His book was selected for the incoming freshman class of 2023 to read over the summer as a part of the College’s Cultural and Intellectual Community Council theme, #ClimateMatters: Listening, Reflecting, and Acting.

“There’s a lot of (Educational Opportunity Fund) kids and people of all races here, so it’s important for everyone to feel like they’re welcome,” said Shannon Retkwa, a freshman elementary education and English dual major. 

Moore came in with a positive spirit and was able to joke around, even after the 20-hour flight he took the previous night from India to New Jersey, his home state. 

In the packed auditorium, Moore spoke to students, staff and faculty about his life and how he came to terms with himself while owning his identity as a gay black man, which ultimately led to him writing his memoir.

“Thank you all for showing up with minds open and hearts open,” Moore said, as he addressed the crowd.

He had three lessons he believed everyone should live by to become better people. He described these lessons as radical love, truth and windows.

Radical love was about practicing genuine love — the type that he had growing up with his own family packed inside of his small home.

“No one in this family is to be disregarded … the home was packed because disposability was not an option,” Moore said about his family living situations. 

The second lesson was truth, but Moore emphasized the fact that not everything people are taught is right, just or true. 

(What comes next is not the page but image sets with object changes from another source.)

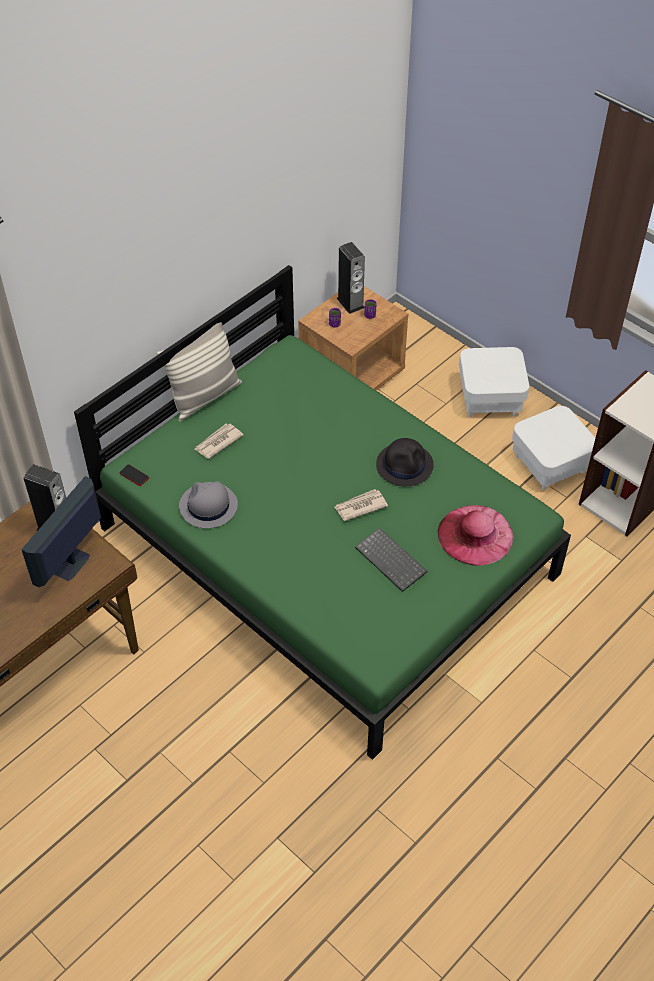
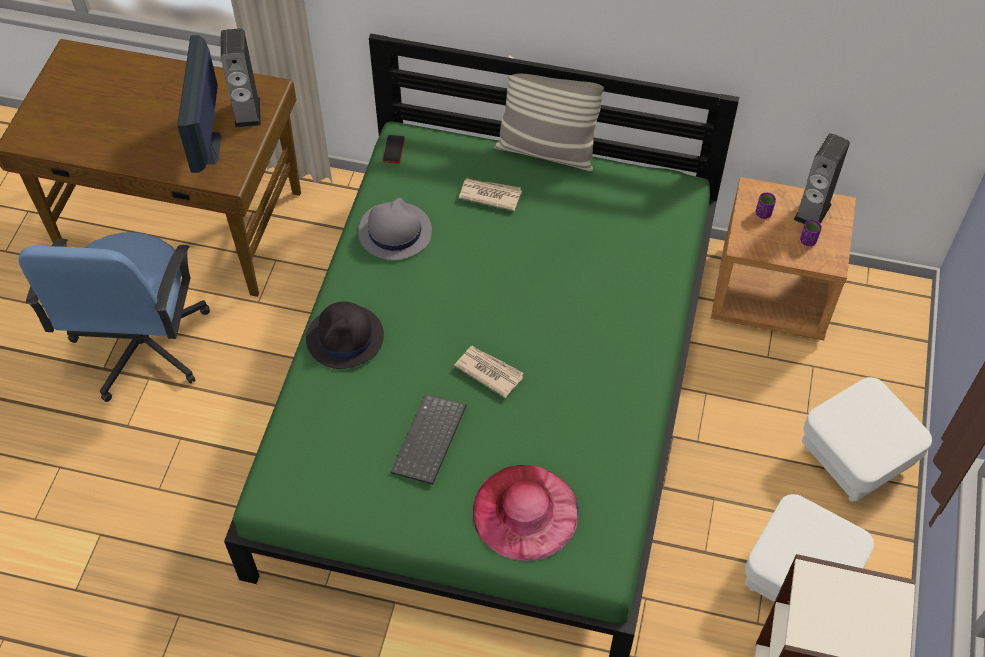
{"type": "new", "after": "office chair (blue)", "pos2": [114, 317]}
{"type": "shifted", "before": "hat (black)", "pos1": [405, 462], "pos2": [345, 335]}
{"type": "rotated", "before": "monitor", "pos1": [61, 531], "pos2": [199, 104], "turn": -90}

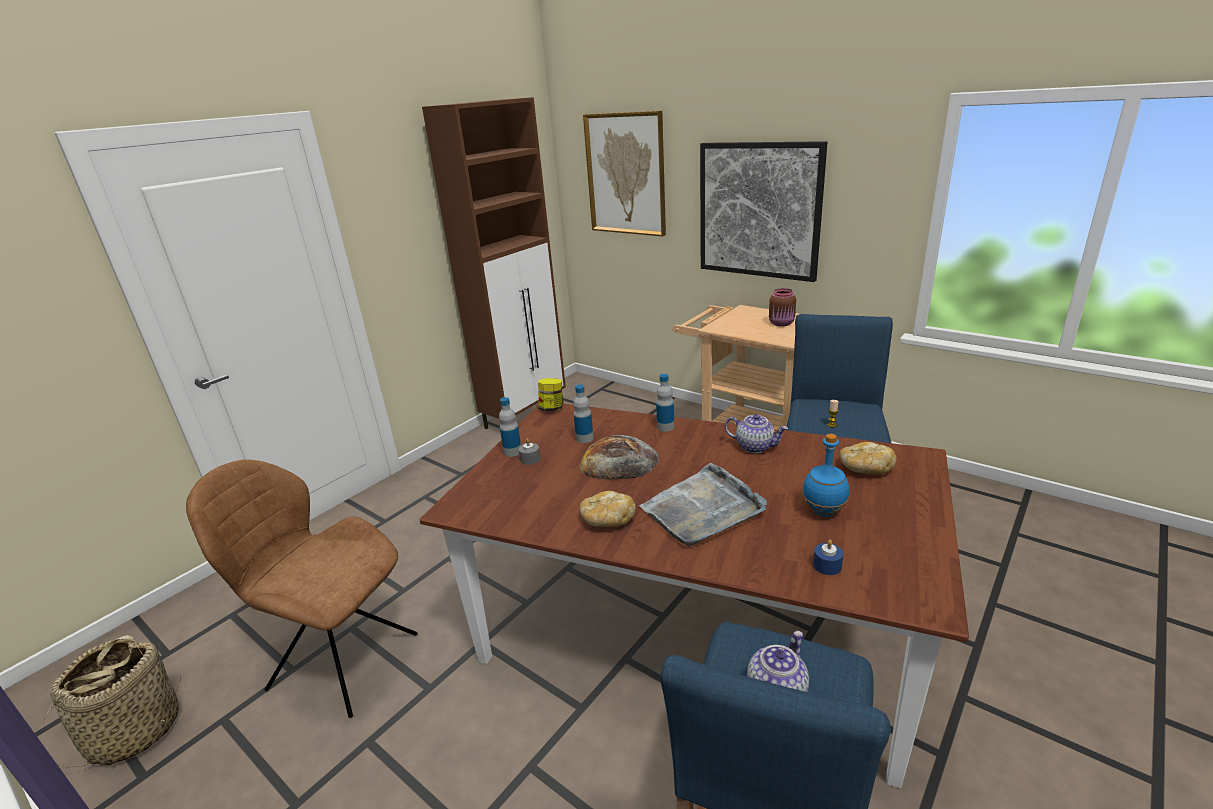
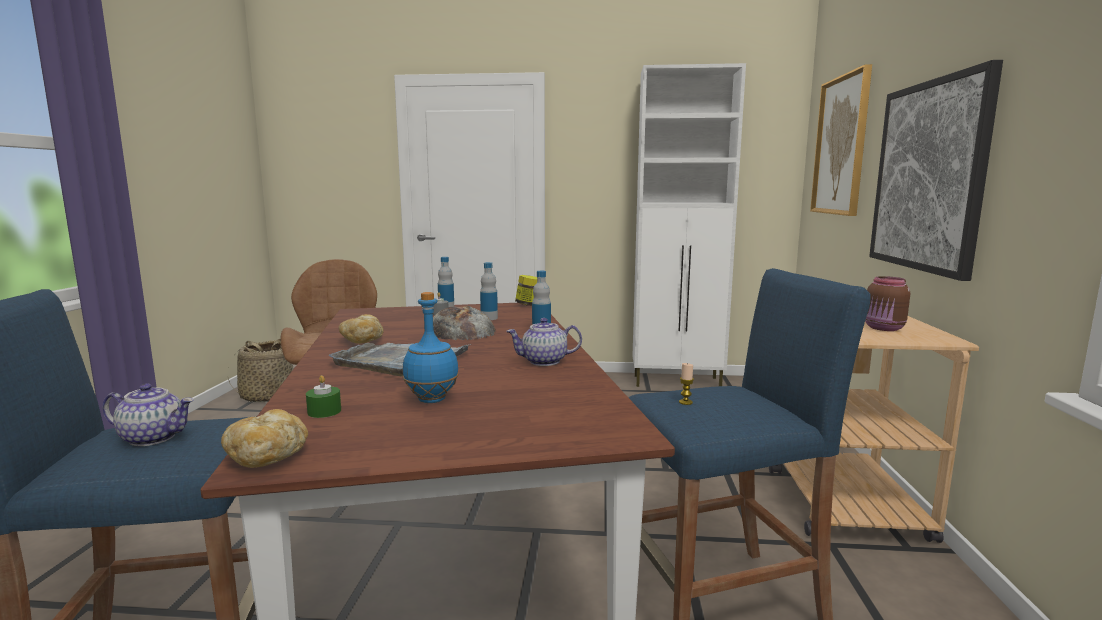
{"type": "shifted", "before": "bread", "pos1": [868, 458], "pos2": [264, 438]}
{"type": "repainted", "before": "cabinet (brown)", "after": "cabinet (white)", "pos1": [494, 263], "pos2": [689, 225]}
{"type": "repainted", "before": "candle (blue)", "after": "candle (green)", "pos1": [828, 557], "pos2": [323, 396]}
{"type": "rotated", "before": "teapot", "pos1": [756, 433], "pos2": [544, 342], "turn": 90}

He pointed out that individuals are told ideas about gender, race and sexuality that may not be necessarily true. People may have strong opinions and act as if their ideas are factual, but they are not always being truthful or just. 

Moore then emphasized the third lesson — windows — to stress the importance of lookout outward, beyond oneself.

“We need windows as much as we need mirrors,” he said. 

All of the messages pertained to the theme of being accepting and open to the differences people have, which is a path that leads to understanding both others and oneself.

Moore experienced bullying while he was growing up, including a time when a group of boys assaulted him and doused him in gasoline in an attempt to light him on fire. Moore’s presentation above him posed the question, “why do we attempt to destroy that which we don’t understand?”

He described differences between individuals as being sources of magic — something that should not be discarded and treated like poison. He insisted that they should be showcased because everyone would just be the same if no one was different. 

“I would never want to be anyone other than myself — all of myself,” Moore said. “Every aspect of my identity adds value to the world.”